═════ Entries

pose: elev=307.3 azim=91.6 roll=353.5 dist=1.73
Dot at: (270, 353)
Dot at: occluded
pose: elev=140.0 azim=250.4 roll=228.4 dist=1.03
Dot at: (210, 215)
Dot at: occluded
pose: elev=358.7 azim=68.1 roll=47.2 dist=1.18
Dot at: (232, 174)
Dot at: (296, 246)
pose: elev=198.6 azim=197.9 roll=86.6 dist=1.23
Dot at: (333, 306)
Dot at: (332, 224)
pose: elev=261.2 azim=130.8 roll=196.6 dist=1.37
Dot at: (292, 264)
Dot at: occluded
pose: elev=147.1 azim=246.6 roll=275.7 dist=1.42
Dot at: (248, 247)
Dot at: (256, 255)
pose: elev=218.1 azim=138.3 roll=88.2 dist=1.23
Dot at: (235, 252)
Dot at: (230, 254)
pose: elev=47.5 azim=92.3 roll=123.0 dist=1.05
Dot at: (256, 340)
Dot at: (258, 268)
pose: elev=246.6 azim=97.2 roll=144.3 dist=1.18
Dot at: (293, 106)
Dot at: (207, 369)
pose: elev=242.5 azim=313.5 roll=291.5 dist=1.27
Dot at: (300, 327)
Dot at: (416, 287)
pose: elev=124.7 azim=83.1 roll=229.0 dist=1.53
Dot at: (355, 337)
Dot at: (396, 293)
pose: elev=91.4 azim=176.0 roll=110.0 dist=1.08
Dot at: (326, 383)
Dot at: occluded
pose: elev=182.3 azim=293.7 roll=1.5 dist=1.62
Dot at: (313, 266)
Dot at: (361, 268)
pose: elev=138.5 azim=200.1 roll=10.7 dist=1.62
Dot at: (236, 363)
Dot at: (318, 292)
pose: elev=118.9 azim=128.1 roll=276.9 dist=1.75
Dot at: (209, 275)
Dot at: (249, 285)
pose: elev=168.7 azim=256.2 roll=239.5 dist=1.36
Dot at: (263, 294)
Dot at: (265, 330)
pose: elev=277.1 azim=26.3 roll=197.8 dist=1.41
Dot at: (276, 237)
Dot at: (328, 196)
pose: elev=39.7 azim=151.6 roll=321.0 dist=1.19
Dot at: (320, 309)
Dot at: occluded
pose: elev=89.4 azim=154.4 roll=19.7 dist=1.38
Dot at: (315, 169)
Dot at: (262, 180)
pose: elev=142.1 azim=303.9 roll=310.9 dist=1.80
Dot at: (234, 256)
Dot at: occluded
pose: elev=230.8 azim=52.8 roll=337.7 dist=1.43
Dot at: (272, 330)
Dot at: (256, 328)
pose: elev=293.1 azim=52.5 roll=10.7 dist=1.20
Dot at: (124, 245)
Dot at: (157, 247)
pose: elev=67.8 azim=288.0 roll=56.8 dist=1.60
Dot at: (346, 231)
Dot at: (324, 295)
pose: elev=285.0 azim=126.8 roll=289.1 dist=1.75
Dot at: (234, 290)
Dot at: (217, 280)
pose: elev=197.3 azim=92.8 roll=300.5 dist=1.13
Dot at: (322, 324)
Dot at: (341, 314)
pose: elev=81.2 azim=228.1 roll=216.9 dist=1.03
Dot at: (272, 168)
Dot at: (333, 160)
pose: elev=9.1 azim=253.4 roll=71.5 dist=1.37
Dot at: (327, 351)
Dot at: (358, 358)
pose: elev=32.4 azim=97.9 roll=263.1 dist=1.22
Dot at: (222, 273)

══════════

» Written task
Take the lines of the entries from the one that contains "pose: elev=39.7 azim=151.6" through the one that contains "Dot at: (217, 280)", and write them as a JSON list of strings with one string per line, leaving out blank lines.

» Finished exercise
[
  "pose: elev=39.7 azim=151.6 roll=321.0 dist=1.19",
  "Dot at: (320, 309)",
  "Dot at: occluded",
  "pose: elev=89.4 azim=154.4 roll=19.7 dist=1.38",
  "Dot at: (315, 169)",
  "Dot at: (262, 180)",
  "pose: elev=142.1 azim=303.9 roll=310.9 dist=1.80",
  "Dot at: (234, 256)",
  "Dot at: occluded",
  "pose: elev=230.8 azim=52.8 roll=337.7 dist=1.43",
  "Dot at: (272, 330)",
  "Dot at: (256, 328)",
  "pose: elev=293.1 azim=52.5 roll=10.7 dist=1.20",
  "Dot at: (124, 245)",
  "Dot at: (157, 247)",
  "pose: elev=67.8 azim=288.0 roll=56.8 dist=1.60",
  "Dot at: (346, 231)",
  "Dot at: (324, 295)",
  "pose: elev=285.0 azim=126.8 roll=289.1 dist=1.75",
  "Dot at: (234, 290)",
  "Dot at: (217, 280)"
]